上次紫宸殿之后,太上皇后就旁敲侧击过他的想法,他并没有遮饰得太狠,透露些许。
现在想想,当时太上皇后的神色就相当复杂。
太上皇不知为何看了太上皇皇一眼,就听到自家媳妇训斥道:“他二人情投意合,你除了是皇帝,还有什么比得过凌不语,你比他年轻,比他长得好看?”
“你年长小五多少?自己心里没数?”
“你若不是皇帝,拿什么和凌不语比?你还是一个娶了多少妃子的男人,凌不语房里干净,连个通房都没有,你怎么比?人要有自知之明。”
太上皇在边上摸了摸鼻子,怎么听这番话将自己也一并骂了进去!
“总之,你若是不老实,我便认小五为义女,将来她唤你一声皇兄,做你妹妹,你好自为之吧,回宫吧,别呆在这里,我看着心烦。”

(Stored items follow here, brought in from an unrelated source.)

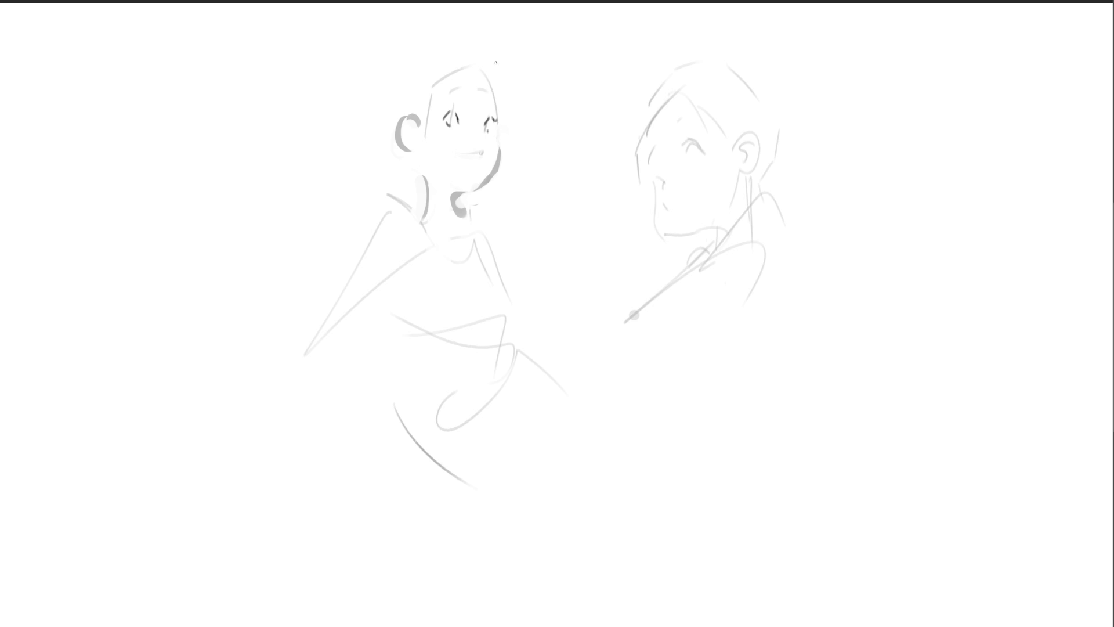
pyautogui.moveTo(459, 160)
pyautogui.mouseDown()
pyautogui.moveTo(477, 154)
pyautogui.moveTo(478, 167)
pyautogui.moveTo(471, 133)
pyautogui.mouseUp()
pyautogui.moveTo(455, 94)
pyautogui.mouseDown()
pyautogui.moveTo(494, 93)
pyautogui.moveTo(502, 132)
pyautogui.moveTo(489, 175)
pyautogui.moveTo(451, 190)
pyautogui.mouseUp()
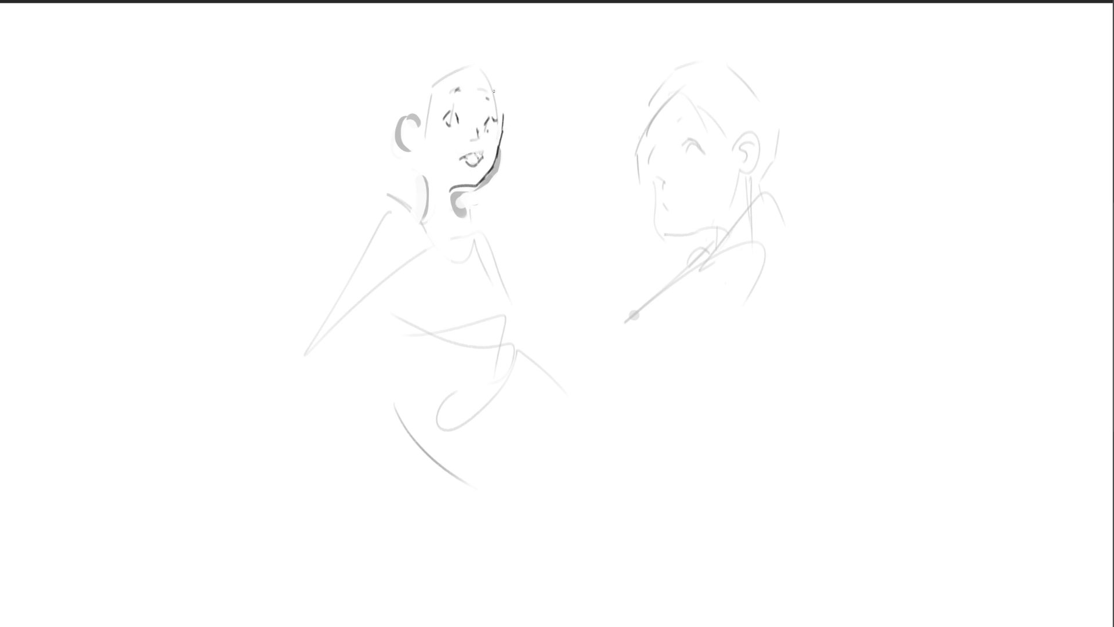
pyautogui.moveTo(402, 82); pyautogui.dragTo(527, 172)
pyautogui.moveTo(508, 66); pyautogui.dragTo(419, 212)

端木崇这才起身,心事重重地转身离去,看他怅然若失的模样,方公公有些不忍,只等出了西行宫,才大着胆子说道:“其实太上皇后的建议不错。”
“你这老奴也看我的笑话?”端木崇憋了这半天,终于发泄出来:“朕是皇帝,为何这小小的愿望都不能实现?”
“陛下,”方公公咬牙道:“比起强行让五姑娘入宫,你二人终有一日两见相厌,还不如听太上皇后的安排,到时候成了妹妹,这种情谊可是一辈子的。”
“成了兄妹,她以后的日子陛下您还能有名义关照,看着,若不然,他日她若成了臣妻,您又如何自处,再说……您不是还想用状元郎,一开始就是这么计划的,岂能改变?”